Lastly is an app toolbox which provides access to a vast array of apps aimed at tradies and even trampers.
While the S61 is a ruggedised phone that’s designed to handle workplace rough and tumble, and it comes with bells and whistles that’ll make life so much easier for tradies, any rugged phone will only ever be as useful as its battery life permits.
Cat have covered this off too – they’ve added in a sizeable 4500mAh battery. With testing, I found it easily lasted two days between charges. Several times I even stretched it out to three days with light use.
The addition of USB-C means that it supports Quick Charge 3.0. With just 15 minutes of charging it is possible to get several hours of light use. Full charging only takes two hours.
The Cat S61 isn’t your run of the mill phone. Cat has cleverly designed it with a specific market in mind. With PB Tech selling it for $1598.99, it might seem a tad expensive but if you compare its sticker price to the cost of a dedicated thermal imaging camera, laser ruler and air quality measurement gear, it’s actually pretty good value for money, especially as it provides all this functionality in a single handy package.

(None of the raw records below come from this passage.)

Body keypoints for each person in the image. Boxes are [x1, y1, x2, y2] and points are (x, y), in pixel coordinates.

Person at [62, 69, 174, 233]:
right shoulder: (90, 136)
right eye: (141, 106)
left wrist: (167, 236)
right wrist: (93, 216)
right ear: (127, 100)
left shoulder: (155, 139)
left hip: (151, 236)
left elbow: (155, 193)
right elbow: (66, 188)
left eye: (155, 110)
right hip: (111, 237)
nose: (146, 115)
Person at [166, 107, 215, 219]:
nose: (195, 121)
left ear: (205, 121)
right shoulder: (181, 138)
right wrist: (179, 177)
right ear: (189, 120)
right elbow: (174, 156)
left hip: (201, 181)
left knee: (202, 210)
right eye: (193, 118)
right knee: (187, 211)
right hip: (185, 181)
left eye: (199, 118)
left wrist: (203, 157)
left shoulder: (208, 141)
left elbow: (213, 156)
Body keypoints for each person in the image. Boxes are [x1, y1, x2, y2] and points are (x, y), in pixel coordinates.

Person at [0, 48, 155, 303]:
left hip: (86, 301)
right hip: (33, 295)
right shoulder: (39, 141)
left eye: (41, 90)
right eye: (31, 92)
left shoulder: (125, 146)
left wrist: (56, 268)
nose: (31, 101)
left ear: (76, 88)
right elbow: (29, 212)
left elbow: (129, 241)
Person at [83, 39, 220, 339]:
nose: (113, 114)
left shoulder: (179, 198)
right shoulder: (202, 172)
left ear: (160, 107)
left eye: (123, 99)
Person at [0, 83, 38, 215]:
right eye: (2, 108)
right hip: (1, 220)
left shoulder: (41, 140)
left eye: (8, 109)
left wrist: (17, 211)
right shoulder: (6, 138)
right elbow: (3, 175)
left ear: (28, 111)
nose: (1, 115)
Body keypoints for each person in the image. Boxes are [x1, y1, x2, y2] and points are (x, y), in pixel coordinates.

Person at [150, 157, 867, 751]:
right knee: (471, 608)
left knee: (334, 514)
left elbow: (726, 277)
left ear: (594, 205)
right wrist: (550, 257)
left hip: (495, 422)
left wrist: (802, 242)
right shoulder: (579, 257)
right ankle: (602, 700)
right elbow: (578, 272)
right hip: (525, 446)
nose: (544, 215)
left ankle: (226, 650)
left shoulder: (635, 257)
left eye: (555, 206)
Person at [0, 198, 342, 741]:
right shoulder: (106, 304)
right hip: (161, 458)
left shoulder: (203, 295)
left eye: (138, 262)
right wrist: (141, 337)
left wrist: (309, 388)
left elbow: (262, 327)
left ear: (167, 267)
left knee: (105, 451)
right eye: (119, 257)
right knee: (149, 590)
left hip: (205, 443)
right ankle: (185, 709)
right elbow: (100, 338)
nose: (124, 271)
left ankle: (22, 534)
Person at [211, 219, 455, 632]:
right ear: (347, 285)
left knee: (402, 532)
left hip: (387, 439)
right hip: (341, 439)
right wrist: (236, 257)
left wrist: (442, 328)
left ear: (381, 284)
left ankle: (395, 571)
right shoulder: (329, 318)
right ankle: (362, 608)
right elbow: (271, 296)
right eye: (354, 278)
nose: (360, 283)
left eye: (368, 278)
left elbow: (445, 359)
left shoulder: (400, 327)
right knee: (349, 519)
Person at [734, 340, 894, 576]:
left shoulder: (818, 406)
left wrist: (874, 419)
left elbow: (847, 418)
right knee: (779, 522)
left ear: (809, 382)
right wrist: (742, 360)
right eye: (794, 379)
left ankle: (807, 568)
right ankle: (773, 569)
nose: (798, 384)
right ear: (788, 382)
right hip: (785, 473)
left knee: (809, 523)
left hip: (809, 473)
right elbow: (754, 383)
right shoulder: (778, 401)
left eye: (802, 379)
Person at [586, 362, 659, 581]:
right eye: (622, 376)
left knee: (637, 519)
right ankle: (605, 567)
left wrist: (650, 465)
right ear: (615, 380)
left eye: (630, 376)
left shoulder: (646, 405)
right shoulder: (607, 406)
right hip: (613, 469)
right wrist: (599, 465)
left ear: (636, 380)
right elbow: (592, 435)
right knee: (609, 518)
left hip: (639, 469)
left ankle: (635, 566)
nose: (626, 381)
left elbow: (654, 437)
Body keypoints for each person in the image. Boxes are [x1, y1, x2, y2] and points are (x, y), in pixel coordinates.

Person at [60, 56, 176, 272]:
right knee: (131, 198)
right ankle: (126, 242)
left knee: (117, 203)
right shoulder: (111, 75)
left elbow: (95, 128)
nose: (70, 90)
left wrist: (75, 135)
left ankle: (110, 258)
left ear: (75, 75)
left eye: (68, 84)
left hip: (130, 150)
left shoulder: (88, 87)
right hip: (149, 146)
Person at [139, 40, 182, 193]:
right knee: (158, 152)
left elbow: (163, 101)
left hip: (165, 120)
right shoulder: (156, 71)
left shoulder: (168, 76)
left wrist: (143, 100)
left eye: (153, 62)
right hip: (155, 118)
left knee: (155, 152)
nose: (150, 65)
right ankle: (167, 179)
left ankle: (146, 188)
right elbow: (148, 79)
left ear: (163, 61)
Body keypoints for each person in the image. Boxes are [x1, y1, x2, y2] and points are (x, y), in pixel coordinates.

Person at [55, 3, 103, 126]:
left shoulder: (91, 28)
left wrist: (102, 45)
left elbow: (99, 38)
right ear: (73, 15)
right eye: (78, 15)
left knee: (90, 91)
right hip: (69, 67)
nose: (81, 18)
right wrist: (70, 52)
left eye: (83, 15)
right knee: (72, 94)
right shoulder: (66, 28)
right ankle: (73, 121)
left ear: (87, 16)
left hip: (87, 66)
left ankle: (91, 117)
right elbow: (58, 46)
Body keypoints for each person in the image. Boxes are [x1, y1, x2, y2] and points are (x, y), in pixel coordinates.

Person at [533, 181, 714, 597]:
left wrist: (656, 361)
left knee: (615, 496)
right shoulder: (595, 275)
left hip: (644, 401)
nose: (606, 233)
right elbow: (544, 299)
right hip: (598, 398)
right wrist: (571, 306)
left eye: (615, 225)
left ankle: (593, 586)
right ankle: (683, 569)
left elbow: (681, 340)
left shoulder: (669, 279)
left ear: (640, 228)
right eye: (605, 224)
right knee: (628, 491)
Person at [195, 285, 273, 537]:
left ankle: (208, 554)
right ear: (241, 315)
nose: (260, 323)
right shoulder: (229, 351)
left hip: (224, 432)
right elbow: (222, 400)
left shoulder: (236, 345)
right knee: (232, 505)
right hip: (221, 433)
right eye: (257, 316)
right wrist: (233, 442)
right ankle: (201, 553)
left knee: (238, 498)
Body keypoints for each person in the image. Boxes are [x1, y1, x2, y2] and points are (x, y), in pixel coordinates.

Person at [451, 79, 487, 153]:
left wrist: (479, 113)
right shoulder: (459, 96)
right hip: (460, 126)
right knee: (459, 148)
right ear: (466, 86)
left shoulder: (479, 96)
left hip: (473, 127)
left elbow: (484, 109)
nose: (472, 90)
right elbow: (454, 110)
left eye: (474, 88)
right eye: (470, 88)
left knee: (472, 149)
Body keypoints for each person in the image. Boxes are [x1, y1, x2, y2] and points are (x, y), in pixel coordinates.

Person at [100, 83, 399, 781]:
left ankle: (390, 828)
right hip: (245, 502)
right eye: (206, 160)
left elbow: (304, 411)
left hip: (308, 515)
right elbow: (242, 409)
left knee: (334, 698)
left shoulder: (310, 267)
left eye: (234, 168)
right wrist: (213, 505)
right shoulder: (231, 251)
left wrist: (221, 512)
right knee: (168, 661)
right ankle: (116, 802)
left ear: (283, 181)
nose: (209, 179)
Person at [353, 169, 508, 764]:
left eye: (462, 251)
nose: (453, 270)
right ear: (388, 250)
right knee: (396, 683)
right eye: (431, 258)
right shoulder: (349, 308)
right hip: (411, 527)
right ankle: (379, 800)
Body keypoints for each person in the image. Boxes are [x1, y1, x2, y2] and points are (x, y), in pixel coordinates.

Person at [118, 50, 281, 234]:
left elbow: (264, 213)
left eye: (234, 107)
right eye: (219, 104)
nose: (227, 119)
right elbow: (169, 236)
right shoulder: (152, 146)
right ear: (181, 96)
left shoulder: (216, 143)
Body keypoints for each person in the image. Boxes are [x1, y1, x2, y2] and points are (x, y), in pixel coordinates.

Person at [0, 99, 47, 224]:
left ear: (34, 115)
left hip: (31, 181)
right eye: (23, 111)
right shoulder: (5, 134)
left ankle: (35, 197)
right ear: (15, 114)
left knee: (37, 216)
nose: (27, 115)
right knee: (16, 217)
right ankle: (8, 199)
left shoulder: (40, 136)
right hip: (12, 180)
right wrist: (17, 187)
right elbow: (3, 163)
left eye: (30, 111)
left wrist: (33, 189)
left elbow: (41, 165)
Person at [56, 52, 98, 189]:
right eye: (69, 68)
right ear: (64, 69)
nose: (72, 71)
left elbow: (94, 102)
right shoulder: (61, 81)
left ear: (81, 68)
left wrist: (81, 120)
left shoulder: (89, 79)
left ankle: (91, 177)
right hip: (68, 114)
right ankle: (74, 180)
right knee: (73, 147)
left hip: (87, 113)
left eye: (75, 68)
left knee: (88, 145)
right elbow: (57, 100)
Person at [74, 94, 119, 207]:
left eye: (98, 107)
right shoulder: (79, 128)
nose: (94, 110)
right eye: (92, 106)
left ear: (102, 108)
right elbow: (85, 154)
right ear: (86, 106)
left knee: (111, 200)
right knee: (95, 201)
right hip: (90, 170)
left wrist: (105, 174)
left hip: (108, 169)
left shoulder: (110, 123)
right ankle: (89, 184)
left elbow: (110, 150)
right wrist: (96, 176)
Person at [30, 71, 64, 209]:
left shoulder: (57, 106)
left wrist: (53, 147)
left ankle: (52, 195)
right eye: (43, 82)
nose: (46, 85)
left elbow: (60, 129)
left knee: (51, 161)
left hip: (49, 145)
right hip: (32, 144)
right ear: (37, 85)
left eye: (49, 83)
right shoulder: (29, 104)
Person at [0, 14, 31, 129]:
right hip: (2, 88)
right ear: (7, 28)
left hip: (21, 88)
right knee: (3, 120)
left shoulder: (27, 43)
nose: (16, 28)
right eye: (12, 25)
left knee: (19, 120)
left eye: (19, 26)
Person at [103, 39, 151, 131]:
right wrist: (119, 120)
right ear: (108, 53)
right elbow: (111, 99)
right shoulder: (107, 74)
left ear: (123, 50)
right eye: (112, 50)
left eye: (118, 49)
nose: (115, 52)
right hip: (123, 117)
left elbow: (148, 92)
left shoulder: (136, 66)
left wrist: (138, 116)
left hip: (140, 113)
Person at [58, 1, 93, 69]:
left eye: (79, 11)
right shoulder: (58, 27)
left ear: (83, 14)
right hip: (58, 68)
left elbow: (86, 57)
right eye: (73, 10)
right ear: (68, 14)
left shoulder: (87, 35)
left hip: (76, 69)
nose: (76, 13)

Price aside, the S61 is also built to last. I cringe when mistreating expensive hardware, yet the S61 survived both drop and dunk testing (as it was on loan I didn’t do a 1.8 metre drop onto concrete). Where a typical smartphone will curl up its toes and die, the S61 laughs in the face of rough and tumble and keeps on trucking. If you’re a builder, plumber, tiler, painter, sparky or construction worker, the S61 is probably the phone for you.